Il quadro complessivo è piuttosto sconfortante. Bruxelles ha le sue colpe e non può nascondersi con la foglia di fico del «non abbiamo i poteri». Però attenzione: nel Consiglio dei ministri e nel Comitato per la sicurezza siedono i rappresentanti degli esecutivi nazionali, sono loro che dovrebbero dare l’impulso e spronare la Commissione. La domanda giusta da porre è perciò: perché i governi non «usano» l’Europa anche quando potrebbero farlo a fin di bene (il proprio bene)?
Ci sono due possibili risposte. La prima è che quando si tratta di decidere su misure concrete, in particolare quelle che riguardano risorse finanziarie comuni, gli Stati membri si dividono, litigano e paralizzano la Commissione. La seconda risposta è più banale. I governi cambiano, chi viene dopo non sa bene che cosa è stato deciso prima, le burocrazie sono distratte e disattrezzate: così nessuno dedica tempo e attenzione a usare bene l’Europa. Del resto, come si potrebbe farlo seriamente collegandosi per telefono a una riunione con ventisette delegati?

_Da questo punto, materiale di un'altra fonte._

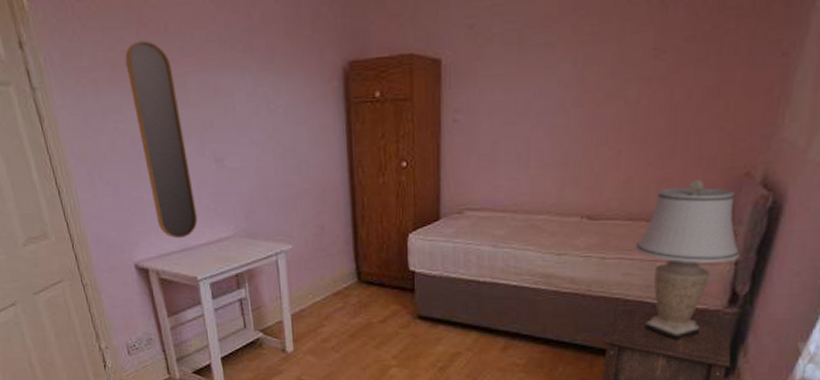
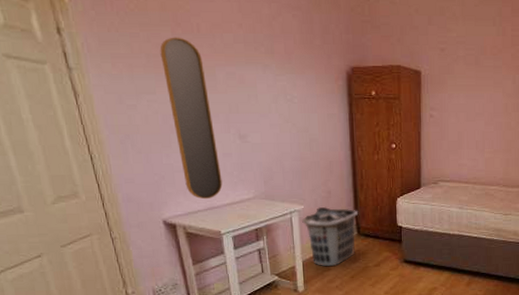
clothes hamper: none [290,245,359,322] -> present [302,206,359,267]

La famosa «Europa dei cittadini» non può nascere se Commissione e governi nazionali non si rimboccano congiuntamente le maniche sulle questioni che riguardano da vicino la nostra vita quotidiana. Quale emergenza più grave del coronavirus vogliamo aspettare? C’è ancora tempo per prendere misure visibili, concrete ed efficaci: soldi, naturalmente, ma anche materiale, mezzi e persino squadre di soccorso con i caschi blu a stelline gialle. La sfida, si badi bene, non è solo pratica o organizzativa. È essenzialmente politica: riguarda infatti la legittimazione dell’Europa come comunità solidale e come governo comune.

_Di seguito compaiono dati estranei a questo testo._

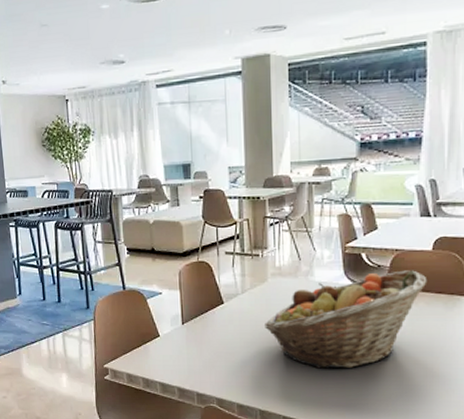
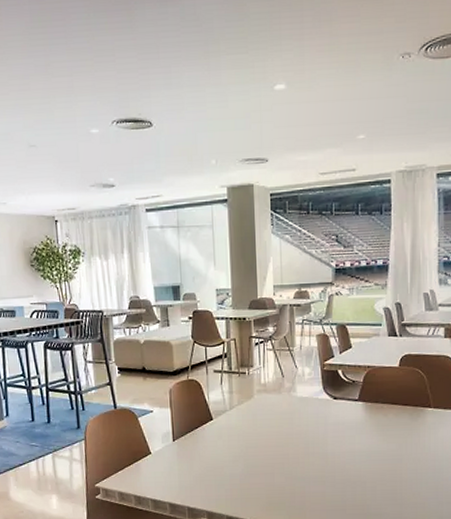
fruit basket: present [265,270,427,369] -> none [252,385,395,479]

Forse varrebbe la pena di rispolverare una vecchia idea: quella di nominare, per ciascun Paese, un ministro per l’Europa che risieda stabilmente a Bruxelles e che impari davvero come usare tutti gli strumenti e le risorse disponibili su ogni questione. A beneficio del proprio Paese, certo. Ma non come «controparte» della Ue, bensì come condomino di un edificio ancora fragile, che deve essere salvaguardato grazie al sostegno di tutti i cittadini.